What needs to be done:
A single count is required: the lines of the data below in which the word "include" occurs.
*** Provided data Section Begins ***
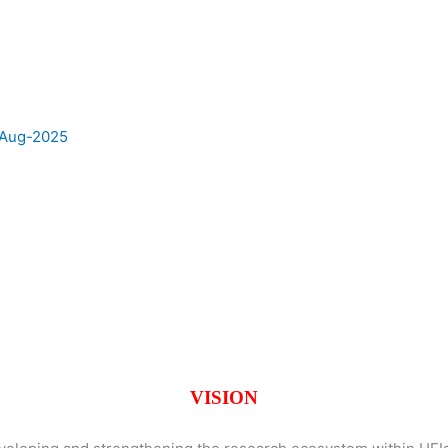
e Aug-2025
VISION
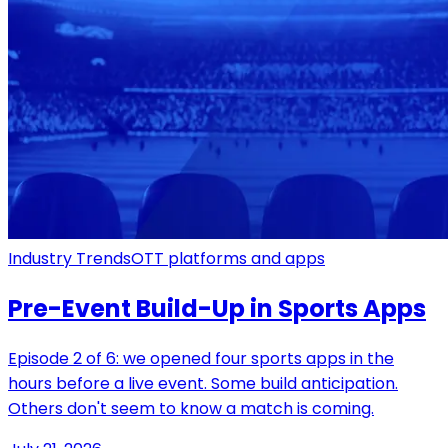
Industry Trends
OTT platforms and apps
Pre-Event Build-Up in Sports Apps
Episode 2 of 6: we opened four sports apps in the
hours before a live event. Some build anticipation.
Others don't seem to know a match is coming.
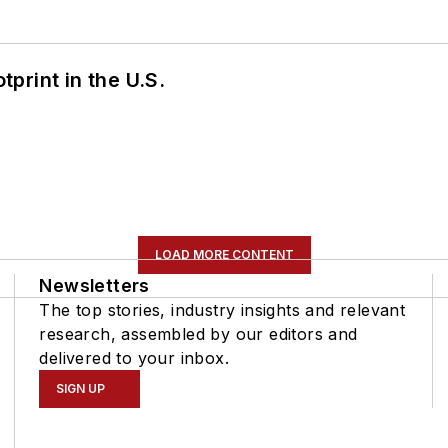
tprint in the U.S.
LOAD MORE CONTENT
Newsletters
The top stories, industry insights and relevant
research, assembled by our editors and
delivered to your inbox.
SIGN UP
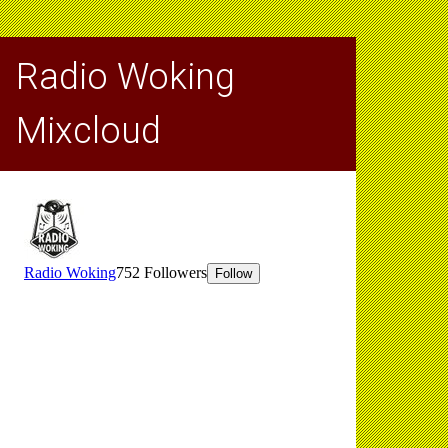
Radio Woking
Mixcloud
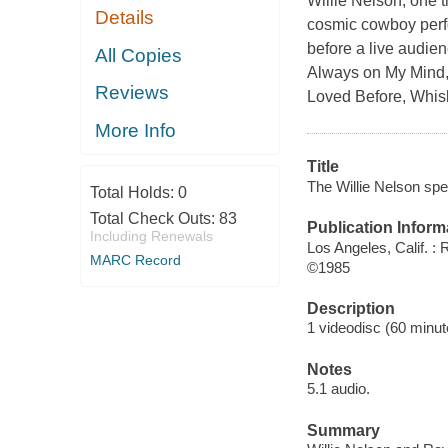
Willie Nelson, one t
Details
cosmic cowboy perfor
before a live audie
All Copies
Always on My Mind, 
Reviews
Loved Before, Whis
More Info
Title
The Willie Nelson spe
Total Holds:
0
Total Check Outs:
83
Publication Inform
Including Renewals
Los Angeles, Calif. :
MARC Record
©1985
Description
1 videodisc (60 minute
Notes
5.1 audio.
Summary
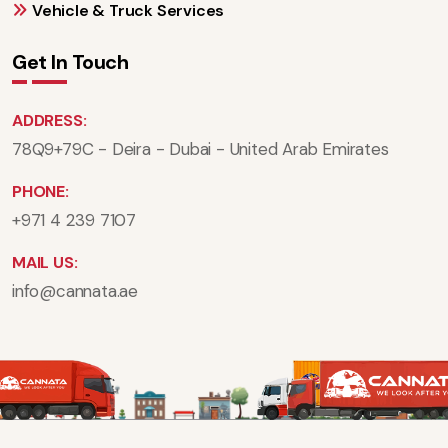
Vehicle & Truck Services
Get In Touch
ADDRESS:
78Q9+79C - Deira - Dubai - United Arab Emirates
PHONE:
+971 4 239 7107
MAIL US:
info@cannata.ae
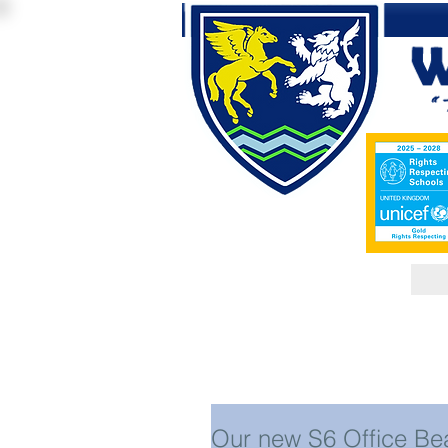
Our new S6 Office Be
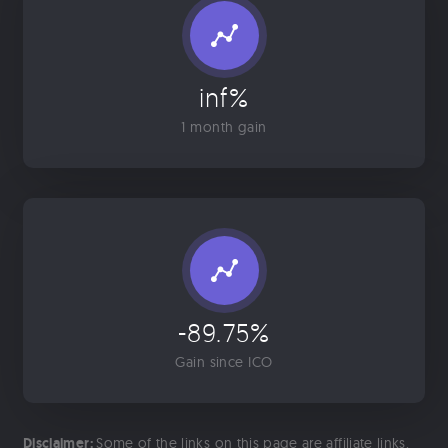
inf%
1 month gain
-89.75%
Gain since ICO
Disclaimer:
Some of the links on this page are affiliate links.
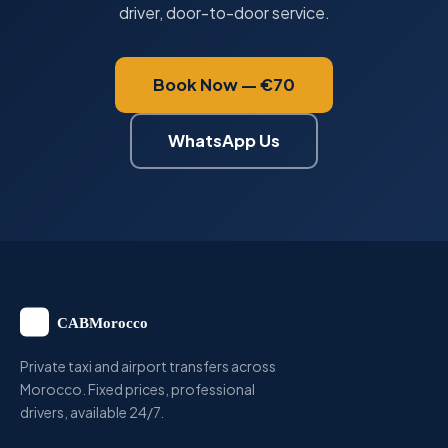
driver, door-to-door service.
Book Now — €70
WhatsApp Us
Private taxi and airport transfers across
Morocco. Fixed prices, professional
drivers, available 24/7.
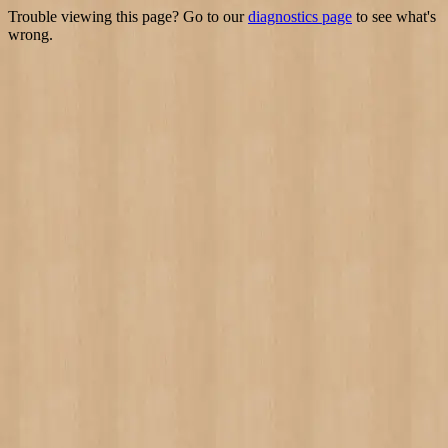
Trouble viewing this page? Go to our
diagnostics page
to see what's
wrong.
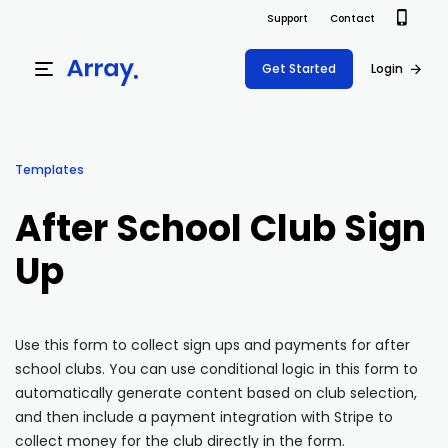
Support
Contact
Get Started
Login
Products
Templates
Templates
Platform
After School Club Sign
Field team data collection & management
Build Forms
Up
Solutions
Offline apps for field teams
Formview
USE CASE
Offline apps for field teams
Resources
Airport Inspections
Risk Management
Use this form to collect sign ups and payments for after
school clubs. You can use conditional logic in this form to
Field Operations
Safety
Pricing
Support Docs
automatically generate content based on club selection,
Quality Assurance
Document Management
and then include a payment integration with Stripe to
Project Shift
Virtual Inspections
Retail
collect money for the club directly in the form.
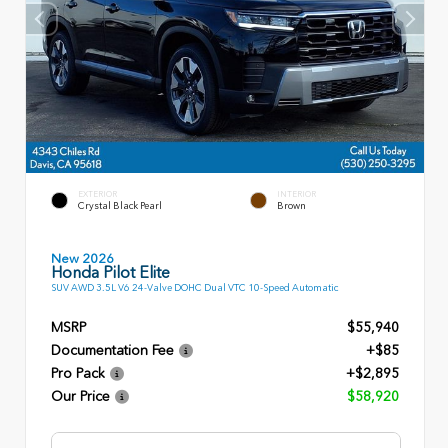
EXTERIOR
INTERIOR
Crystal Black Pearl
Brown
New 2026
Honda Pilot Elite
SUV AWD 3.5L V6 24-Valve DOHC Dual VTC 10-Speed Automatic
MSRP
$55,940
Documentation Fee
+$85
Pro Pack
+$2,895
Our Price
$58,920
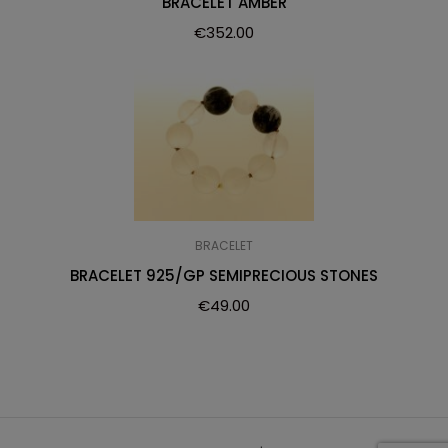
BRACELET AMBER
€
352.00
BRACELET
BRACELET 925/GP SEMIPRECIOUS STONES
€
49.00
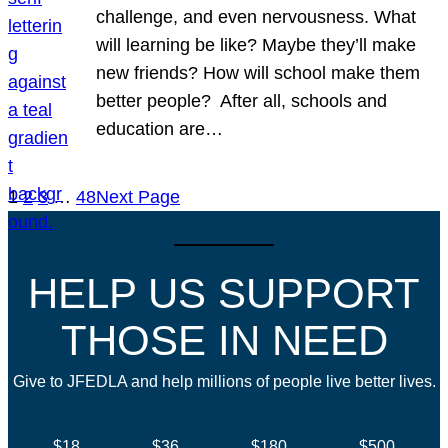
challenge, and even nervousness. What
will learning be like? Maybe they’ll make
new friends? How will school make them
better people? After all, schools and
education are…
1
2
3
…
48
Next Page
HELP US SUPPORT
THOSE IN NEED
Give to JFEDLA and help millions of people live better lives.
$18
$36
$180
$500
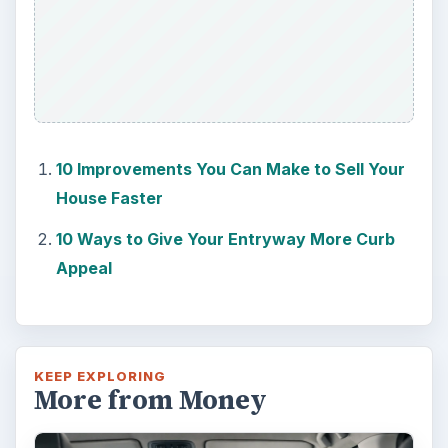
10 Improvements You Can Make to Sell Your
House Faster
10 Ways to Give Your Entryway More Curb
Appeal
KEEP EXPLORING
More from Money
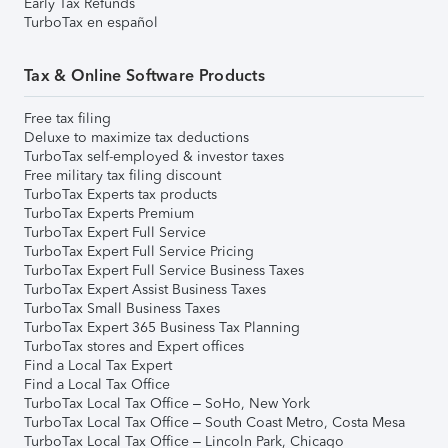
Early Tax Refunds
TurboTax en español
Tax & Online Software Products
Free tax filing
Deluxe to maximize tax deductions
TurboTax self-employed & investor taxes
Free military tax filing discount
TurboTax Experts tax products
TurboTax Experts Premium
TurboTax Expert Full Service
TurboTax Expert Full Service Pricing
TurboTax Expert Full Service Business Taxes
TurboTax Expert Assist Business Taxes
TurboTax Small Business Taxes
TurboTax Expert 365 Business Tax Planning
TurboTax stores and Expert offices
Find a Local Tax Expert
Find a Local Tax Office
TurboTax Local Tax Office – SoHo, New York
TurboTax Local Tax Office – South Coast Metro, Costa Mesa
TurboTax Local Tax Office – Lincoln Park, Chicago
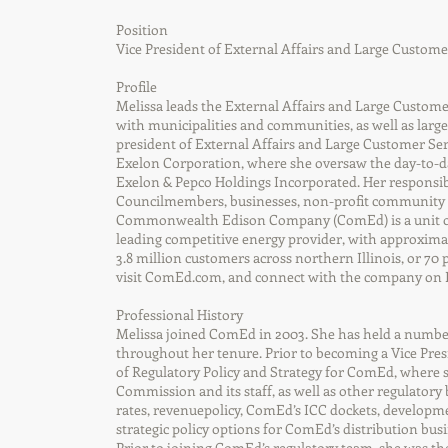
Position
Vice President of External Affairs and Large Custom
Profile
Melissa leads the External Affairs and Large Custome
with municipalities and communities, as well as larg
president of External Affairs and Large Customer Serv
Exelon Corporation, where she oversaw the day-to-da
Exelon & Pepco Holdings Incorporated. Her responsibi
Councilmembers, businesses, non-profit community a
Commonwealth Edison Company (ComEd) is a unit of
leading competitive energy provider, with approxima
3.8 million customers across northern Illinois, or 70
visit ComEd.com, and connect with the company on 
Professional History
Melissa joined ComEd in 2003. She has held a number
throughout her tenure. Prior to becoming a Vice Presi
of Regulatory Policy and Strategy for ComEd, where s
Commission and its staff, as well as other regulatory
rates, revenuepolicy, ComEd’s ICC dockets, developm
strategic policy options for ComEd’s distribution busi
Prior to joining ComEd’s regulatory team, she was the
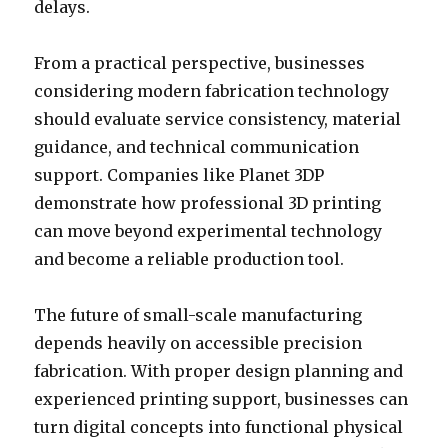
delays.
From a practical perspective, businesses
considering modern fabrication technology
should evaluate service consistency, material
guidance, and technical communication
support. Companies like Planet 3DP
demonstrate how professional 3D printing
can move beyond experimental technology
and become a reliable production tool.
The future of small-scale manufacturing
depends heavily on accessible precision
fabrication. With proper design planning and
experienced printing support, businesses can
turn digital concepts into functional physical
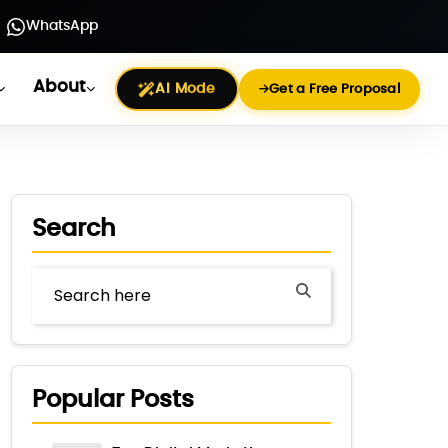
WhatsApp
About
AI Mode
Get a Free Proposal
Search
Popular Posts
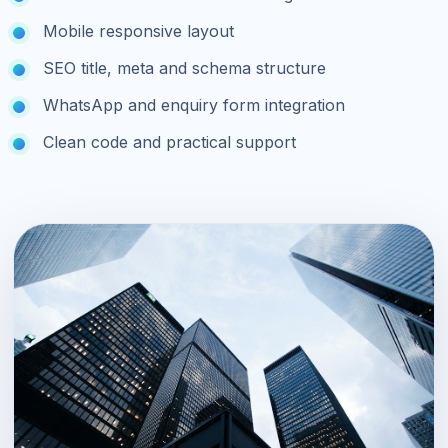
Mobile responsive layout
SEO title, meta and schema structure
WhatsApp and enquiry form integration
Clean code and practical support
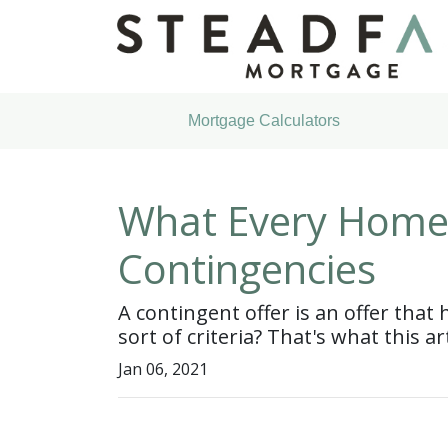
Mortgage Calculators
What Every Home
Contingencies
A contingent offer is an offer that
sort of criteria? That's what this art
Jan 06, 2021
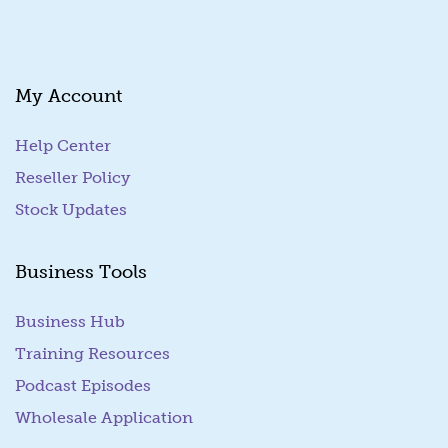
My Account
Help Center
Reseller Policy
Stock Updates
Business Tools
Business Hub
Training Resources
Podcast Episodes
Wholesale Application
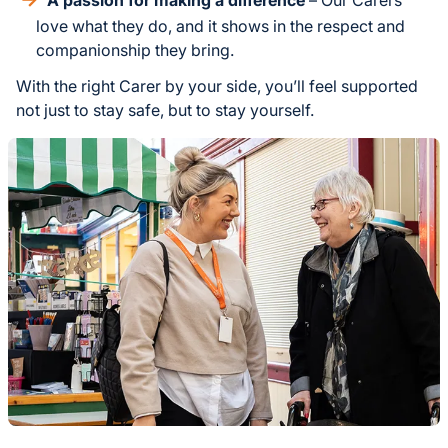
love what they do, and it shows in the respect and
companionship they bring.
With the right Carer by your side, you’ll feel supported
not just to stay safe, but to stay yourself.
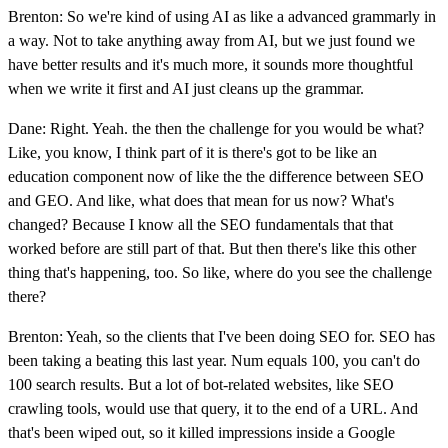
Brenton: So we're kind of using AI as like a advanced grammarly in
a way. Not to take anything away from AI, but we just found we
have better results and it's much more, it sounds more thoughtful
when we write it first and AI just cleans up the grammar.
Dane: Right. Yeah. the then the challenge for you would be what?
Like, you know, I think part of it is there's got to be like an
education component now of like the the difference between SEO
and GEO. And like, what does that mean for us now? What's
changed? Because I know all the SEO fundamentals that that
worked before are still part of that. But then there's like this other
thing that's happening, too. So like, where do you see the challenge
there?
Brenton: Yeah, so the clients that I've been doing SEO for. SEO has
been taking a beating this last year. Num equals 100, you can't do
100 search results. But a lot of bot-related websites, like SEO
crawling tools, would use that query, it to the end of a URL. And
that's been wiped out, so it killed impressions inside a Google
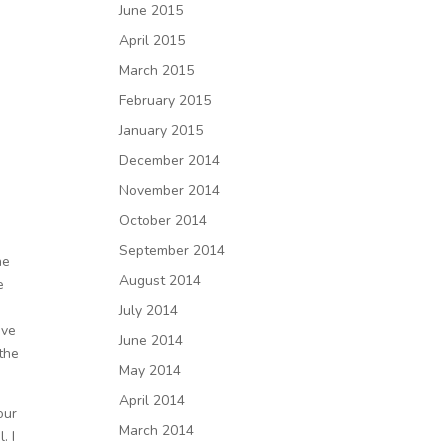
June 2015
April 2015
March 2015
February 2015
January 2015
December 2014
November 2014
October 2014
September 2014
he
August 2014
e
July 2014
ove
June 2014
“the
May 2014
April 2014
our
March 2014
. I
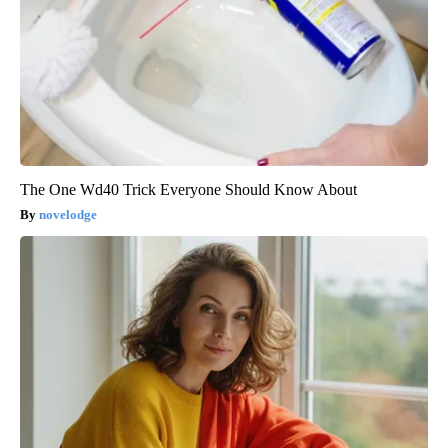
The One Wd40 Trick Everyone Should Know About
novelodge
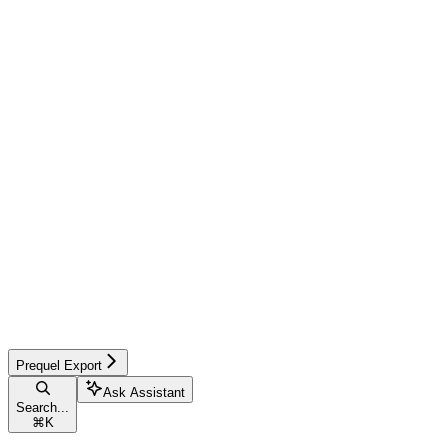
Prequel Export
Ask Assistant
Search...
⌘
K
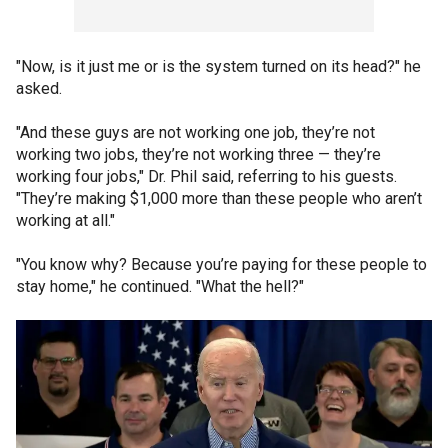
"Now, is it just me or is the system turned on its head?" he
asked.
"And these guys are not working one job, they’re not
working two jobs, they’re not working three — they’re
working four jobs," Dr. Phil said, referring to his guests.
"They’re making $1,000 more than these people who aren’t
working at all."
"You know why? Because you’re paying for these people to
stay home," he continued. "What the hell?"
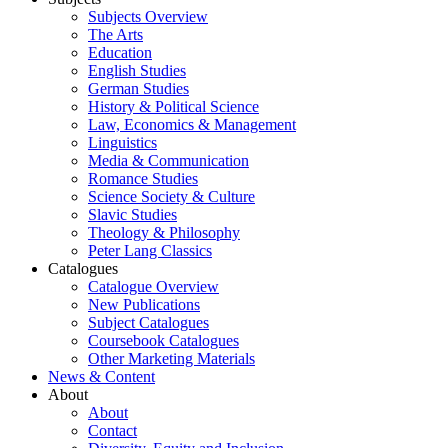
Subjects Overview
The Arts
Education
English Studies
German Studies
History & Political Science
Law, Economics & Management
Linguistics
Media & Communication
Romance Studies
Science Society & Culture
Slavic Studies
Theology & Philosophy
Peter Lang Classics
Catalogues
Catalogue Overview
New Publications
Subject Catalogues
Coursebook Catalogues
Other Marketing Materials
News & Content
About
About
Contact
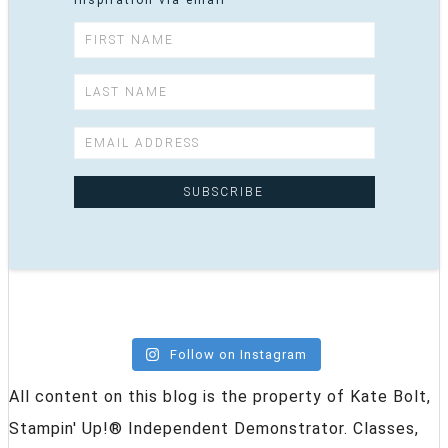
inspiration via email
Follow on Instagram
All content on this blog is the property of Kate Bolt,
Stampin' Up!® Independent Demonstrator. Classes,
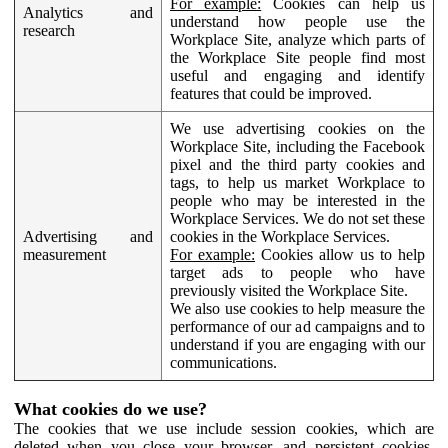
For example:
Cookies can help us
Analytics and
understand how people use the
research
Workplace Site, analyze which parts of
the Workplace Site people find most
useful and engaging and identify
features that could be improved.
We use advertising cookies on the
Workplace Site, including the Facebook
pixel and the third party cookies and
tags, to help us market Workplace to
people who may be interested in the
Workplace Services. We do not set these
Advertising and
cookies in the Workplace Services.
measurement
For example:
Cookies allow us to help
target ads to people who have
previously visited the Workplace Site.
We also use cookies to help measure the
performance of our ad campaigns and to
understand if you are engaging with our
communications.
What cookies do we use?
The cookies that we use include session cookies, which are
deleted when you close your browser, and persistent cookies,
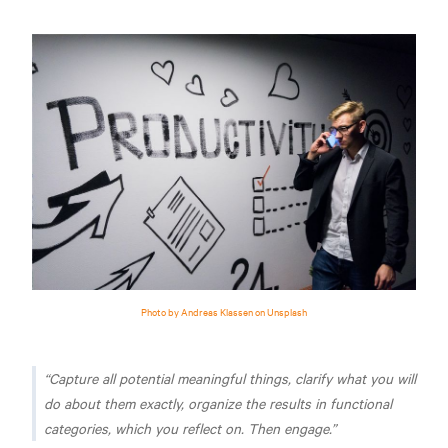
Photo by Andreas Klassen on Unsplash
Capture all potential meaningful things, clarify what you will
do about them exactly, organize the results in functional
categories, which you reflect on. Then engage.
*** Provided data Section Ends ***
Response below:
2